Con una certa superficialità, occorre dirlo, alcuni dei più importanti giornali italiani, sin dal titolo della notizia, hanno evidenziato la responsabilità del personale del ristorante, reo di aver dimostrato scarsa attenzione rispetto alla situazione che si stava profilando, sottovalutando il rischio che la vittima avrebbe corso di lì a breve. In alcuni articoli si è sottolineato come, secondo alcuni presunti testimoni, il personale abbia allontanato entrambi dal locale, minimizzando la situazione. In pochi altri articoli si è ricostruito l’intervento del personale di sala che avrebbe chiamato le forze dell’ordine ma, alla telefonata, pare non sia seguito nessun invio di una volante. Conclusosi oramai l’alterco e allontanato Bonaiuti, avrebbero chiesto alla ragazza se stesse bene e lei stessa li avrebbe rassicurati e sarebbe andata via, imbattendosi, stavolta poco distante dal locale, nel suo omicida che le avrebbe sparato. Sarebbe quindi tornata ferita nel locale, ricevendo dal personale e da un avventore i primi soccorsi.
A discapito di questa seconda e più dettagliata versione raccontata dai giornali è partito un tam tam di indignazione social, dal quale è risultato un immediato profluvio di commenti feroci sui profili del ristorante, insulti e recensioni negative sulle più note piattaforme.
Ancora sotto shock, il personale del ristorante Brado si è trovato costretto a gestire una situazione difficilissima.

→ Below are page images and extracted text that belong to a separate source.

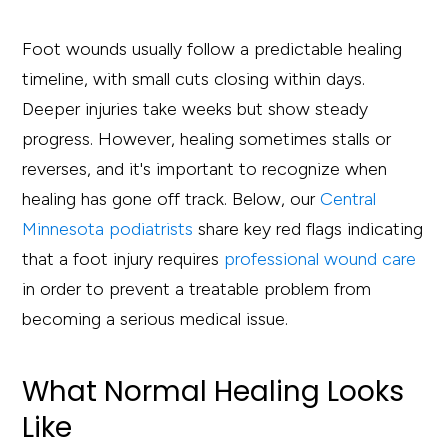
Foot wounds usually follow a predictable healing
timeline, with small cuts closing within days.
Deeper injuries take weeks but show steady
progress. However, healing sometimes stalls or
reverses, and it's important to recognize when
healing has gone off track. Below, our
Central
Minnesota podiatrists
share key red flags indicating
that a foot injury requires
professional wound care
in order to prevent a treatable problem from
becoming a serious medical issue.
What Normal Healing Looks
Like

Le grandi aziende in questi casi si rivolgono a specialisti di crisis communication management, ma il ristorante, privo di un ufficio stampa qualificato nel gestire un evento di questa portata, si è affidato alla pagina Facebook per smentire quanto raccontato dai giornali. “Oggi e domani rimarremo chiusi per esprimere la massima sensibilità a familiari e amici della vittima. Ci teniamo a ringraziare i nostri clienti che hanno collaborato per calmare la situazione e che hanno potuto appurare che abbiamo fatto tutto il possibile allertando le autorità sin dal primo momento. Ringraziamo inoltre in modo particolare una nostra cliente che avendo competenze mediche ha tentato immediatamente di rianimare e dare soccorso alla ragazza. In merito alle informazioni false e diffamatorie che stanno girando sul web, ci teniamo a sottolineare che non fanno altro che aggiungere dolore a questa triste storia e che sono il frutto di una ricostruzione dei fatti rilasciata da chi non era neanche presente all’interno del locale durante l’accaduto. Facciamo presente altresì che ci siamo resi totalmente disponibili a collaborare con le forze dell’ordine che stanno ancora svolgendo le necessarie indagini in merito all’accaduto.”
Le testate hanno poi corretto il tiro, ricostruendo diversamente la dinamica dei fatti, ma la valanga di fango ormai era innescata. Ora, è chiaro che di fronte alla morte di una giovane donna, il danno di immagine di un ristorante è un problema decisamente irrilevante. Tuttavia, noi non possiamo non fermarci a riflettere sul ruolo delicatissimo dei mezzi di informazione, soprattutto in un’epoca in cui, con i social, è tremendamente difficile frenare certe dinamiche. E laddove la pruriginosità di certe notizie di cronaca fa perdere il senso della notiziabilità dell’evento e costruisce un teatro fatto di victim blaming (colpevolizzazione della vittima), rimane al singolo il dovere di non immolare sul proprio tribunale tutti coloro che sono stati coinvolti nei fatti.